I also wonder about the motivations of perpetrators: men who, fighting against systematic oppression, may feel emasculated. Are they searching for an avenue to exert power over others, in an attempt to fulfill societal expectations of masculinity? “When you’re doing that kind of work, you’re going to have a lot of anger towards the world,” Nalin Pradhan ’26, a leader of AIF (Ad Ingenium Faciendum) and the Anti-Sexual Violence Working Group (ASV WG), said. “People who lead these organizations might feel powerless, which can lead them to seek things that make them feel like they have authority, which oftentimes means abuse and inflicting harm against other people.”

These allegations prompt us to reevaluate our understanding of the movement and think deeply about accountability.

Chávez has been idolized as the single representative of U.S. Latino history, despite the countless figures who fought for justice.
photo courtesy of Wikimedia Commons

Across the nation, schools have been stripped of Chávez’s name, murals have been repainted and statues have been covered or torn down. California renamed “César Chávez Day” to “Farmworkers’ Day.” These changes also come as the Trump administration seeks to distort history and dismantle Diversity, Equity and Inclusion practices, making it imperative that accountability for Chávez does not cause erasure of the movement he led; rather, this moment indicates a need for us to represent a more nuanced and collective history of the UFW.

“I think part of the problem is this hero status. I mean, we’re investing in a hierarchy,” Bowers said. Huerta has stated that memorials should celebrate “UFW martyrs, organizers, farmworkers and families who sacrificed everything to build something bigger than any one person.”

The accountability we have seen for Chávez—though imperfect and incomplete—is what we should, but have not, seen for white men in power who commit sexual abuse, including the many high-profile figures in the Epstein files, and President Donald Trump, who has been accused of sexual misconduct by nearly 30 women. This disparity highlights the lack of consequences for the powerful, wealthy and white, and illustrates how quickly people jump to feed stereotypes about men of color.
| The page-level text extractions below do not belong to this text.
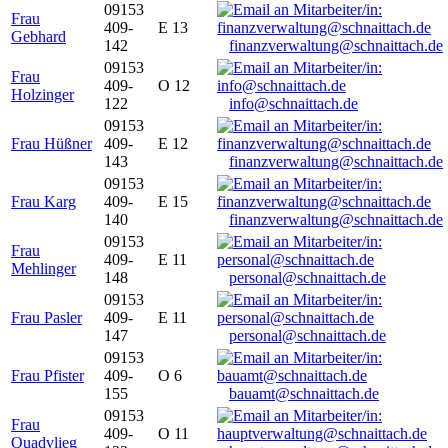
09153
Frau
409-
E 13
Gebhard
142
finanzverwaltung@schnaittach.de
09153
Frau
409-
O 12
Holzinger
122
info@schnaittach.de
09153
Frau Hüßner
409-
E 12
143
finanzverwaltung@schnaittach.de
09153
Frau Karg
409-
E 15
140
finanzverwaltung@schnaittach.de
09153
Frau
409-
E 11
Mehlinger
148
personal@schnaittach.de
09153
Frau Pasler
409-
E 11
147
personal@schnaittach.de
09153
Frau Pfister
409-
O 6
155
bauamt@schnaittach.de
09153
Frau
409-
O 11
Quadvlieg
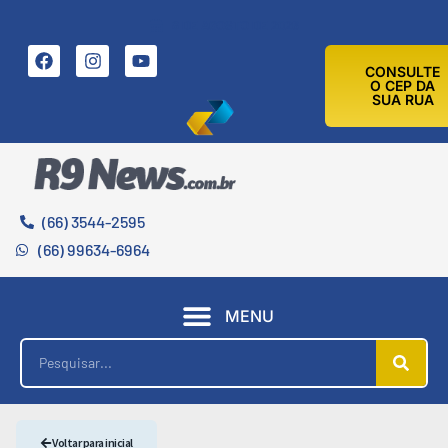
8 DE AGOSTO DE 2026
CONSULTE
O CEP DA
SUA RUA
(66) 3544-2595
(66) 99634-6964
MENU
Voltar para inicial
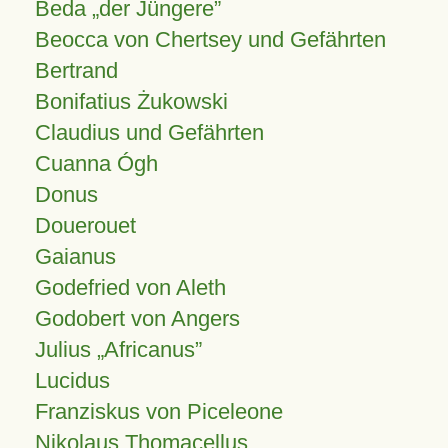
Beda „der Jüngere”
Beocca von Chertsey und Gefährten
Bertrand
Bonifatius Żukowski
Claudius und Gefährten
Cuanna Ógh
Donus
Douerouet
Gaianus
Godefried von Aleth
Godobert von Angers
Julius
Africanus
Lucidus
Franziskus von Piceleone
Nikolaus Thomacellus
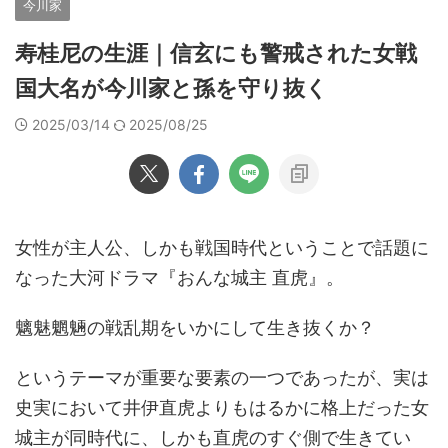
今川家
寿桂尼の生涯｜信玄にも警戒された女戦
国大名が今川家と孫を守り抜く
2025/03/14
2025/08/25
女性が主人公、しかも戦国時代ということで話題に
なった大河ドラマ『おんな城主 直虎』。
魑魅魍魎の戦乱期をいかにして生き抜くか？
というテーマが重要な要素の一つであったが、実は
史実において井伊直虎よりもはるかに格上だった女
城主が同時代に、しかも直虎のすぐ側で生きてい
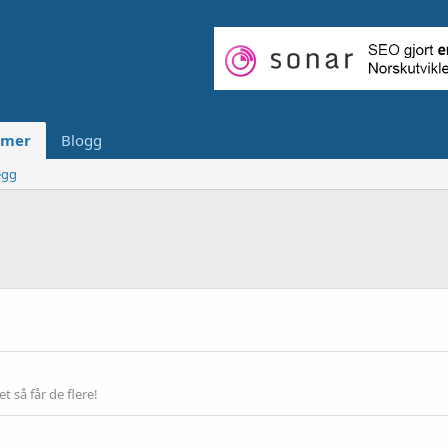
mer
Blogg
egg
 så får de flere!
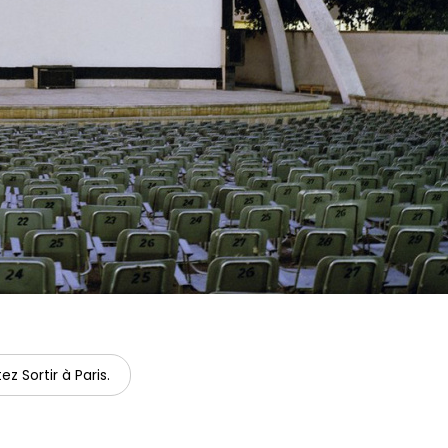
ez Sortir à Paris.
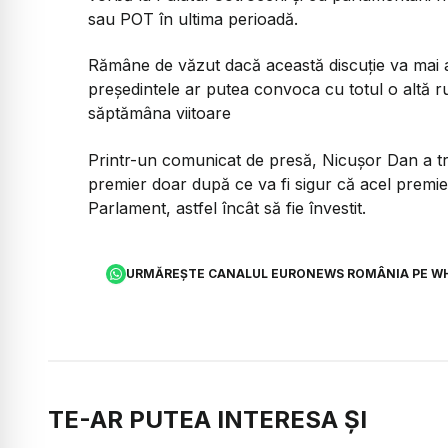
sau POT în ultima perioadă.
Rămâne de văzut dacă această discuție va mai a
președintele ar putea convoca cu totul o altă r
săptămâna viitoare
Printr-un comunicat de presă, Nicușor Dan a tr
premier doar după ce va fi sigur că acel premier
Parlament, astfel încât să fie învestit.
URMĂREȘTE CANALUL EURONEWS ROMÂNIA PE W
TE-AR PUTEA INTERESA ȘI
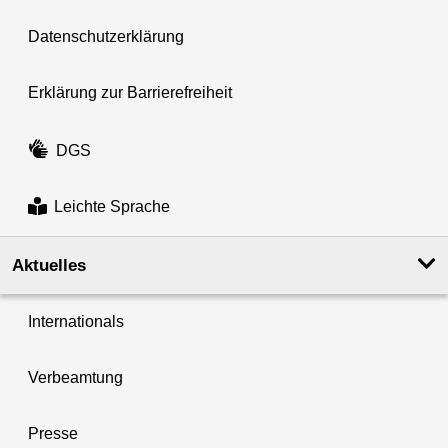
Datenschutzerklärung
Erklärung zur Barrierefreiheit
DGS
Leichte Sprache
Aktuelles
Internationals
Verbeamtung
Presse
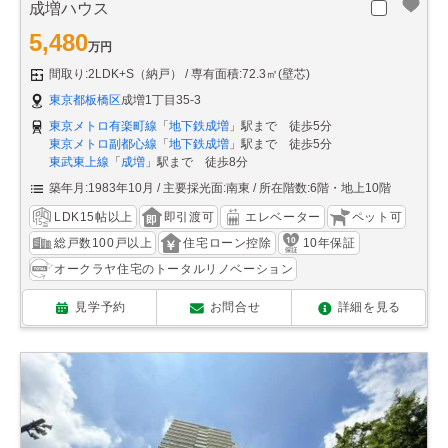
成増ハウス
5,480
万円
間取り:2LDK+S（納戸）
専有面積:72.3㎡(壁芯)
東京都板橋区
成増1丁目35-3
東京メトロ有楽町線
「
地下鉄成増
」駅まで 徒歩5分
東京メトロ副都心線
「
地下鉄成増
」駅まで 徒歩5分
東武東上線
「
成増
」駅まで 徒歩8分
築年月:1983年10月
主要採光面:南東
所在階数:6階・地上10階
LDK15帖以上
即引渡可
エレベーター
ペット可
総戸数100戸以上
住宅ローン控除
10年保証
オークラヤ住宅のトータルリノベーション
見学予約
お問合せ
詳細を見る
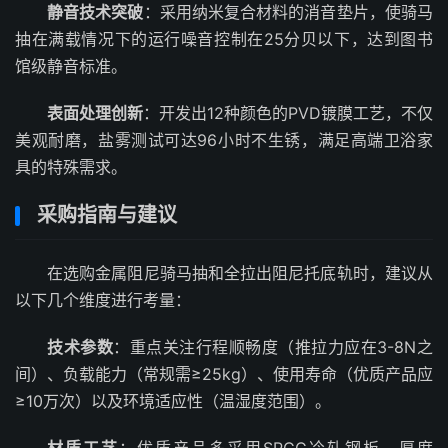
静音技术突破
：采用纳米复合材料的消音垫片，使骑马
抽在满载情况下的运行噪音控制在25分贝以下，达到图书
馆级静音标准。
表面处理创新
：开发出12种颜色的PVD镀膜工艺，不仅
美观耐磨，盐雾测试可达96小时不生锈，满足高端卫浴家
具的特殊需求。
采购指南与建议
在选购金属阻尼骑马抽和全拉出阻尼托底轨时，建议从
以下几个维度进行考量：
技术参数
：重点关注行程顺畅度（推拉力应在3-8N之
间）、负载能力（常规需≥25kg）、使用寿命（优质产品应
≥10万次）以及环境适应性（温湿度范围）。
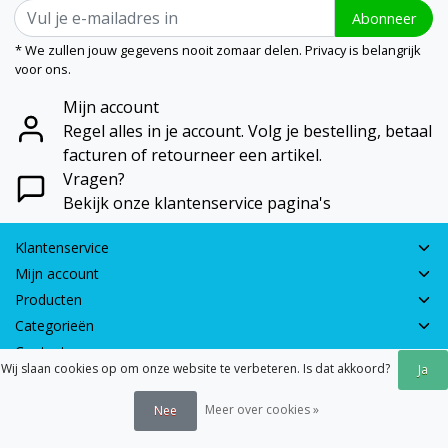
Abonneer
* We zullen jouw gegevens nooit zomaar delen. Privacy is belangrijk
voor ons.
Mijn account
Regel alles in je account. Volg je bestelling, betaal
facturen of retourneer een artikel.
Vragen?
Bekijk onze klantenservice pagina's
Klantenservice
Mijn account
Producten
Categorieën
Contactgegevens
Wij slaan cookies op om onze website te verbeteren. Is dat akkoord?
Ja
© 2026 - Earth Games | Realisatie:
webshop-service.nl
Meer over cookies »
Nee
Algemene voorwaarden
|
Disclaimer
|
Privacy verklaring
|
Sitemap
|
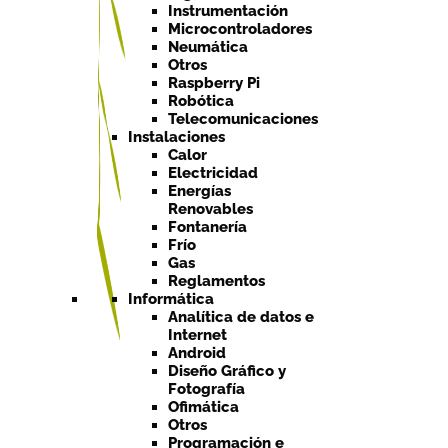
Instrumentación
Microcontroladores
Neumática
Otros
Raspberry Pi
Robótica
Telecomunicaciones
Instalaciones
Calor
Electricidad
Energías
Renovables
Fontanería
Frío
Gas
Reglamentos
Informática
Analítica de datos e
Internet
Android
Diseño Gráfico y
Fotografía
Ofimática
Otros
Programación e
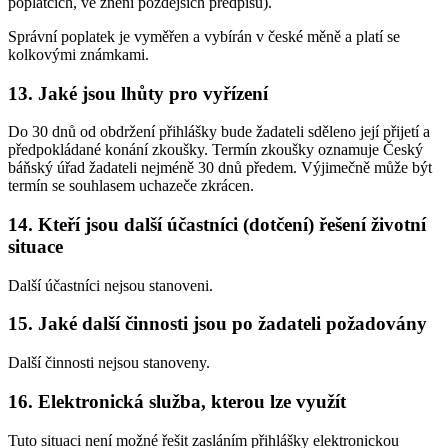
poplatcích, ve znění pozdějších předpisů).
Správní poplatek je vyměřen a vybírán v české měně a platí se
kolkovými známkami.
13. Jaké jsou lhůty pro vyřízení
Do 30 dnů od obdržení přihlášky bude žadateli sděleno její přijetí a
předpokládané konání zkoušky. Termín zkoušky oznamuje Český
báňský úřad žadateli nejméně 30 dnů předem. Výjimečně může být
termín se souhlasem uchazeče zkrácen.
14. Kteří jsou další účastníci (dotčení) řešení životní
situace
Další účastníci nejsou stanoveni.
15. Jaké další činnosti jsou po žadateli požadovány
Další činnosti nejsou stanoveny.
16. Elektronická služba, kterou lze využít
Tuto situaci není možné řešit zasláním přihlášky elektronickou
“Society has put labels on men of color, you know, as violent, sexist, aggressive,” Pradhan said. “I think that something men of color don’t realize is that one of the best things they can do to combat this is to be compassionate and gentle people, which I think society really lacks within norms about masculinity, especially within groups of color.”

Ultimately, the allegations against Chávez are an imperative call to learn and improve the ways that we organize, remember history and hold each other accountable.

“[Violence] is something that is learned,” Pradhan said. “In AIF we are working on being tender and being more affectionate…because a lot of guys of color have been stripped of love throughout their childhood…and end up being hard and cold.”

“No march, movement, or agenda that defines manhood in the narrowest terms and seeks to make women lesser partners in this quest for equality can be considered a positive step,” Davis wrote in her essay collection Women, Culture & Politics. “The roots of sexism and homophobia are found in the same economic and political institutions that serve as the foundation of racism in this country…Our political activism must clearly manifest our understanding of these connections.”

Though the precise destination may be unclear, as we work towards growth and healing, it is important that we not only confront our memory of the perpetrator of this violence, but also orient ourselves in a way that honors the survivors.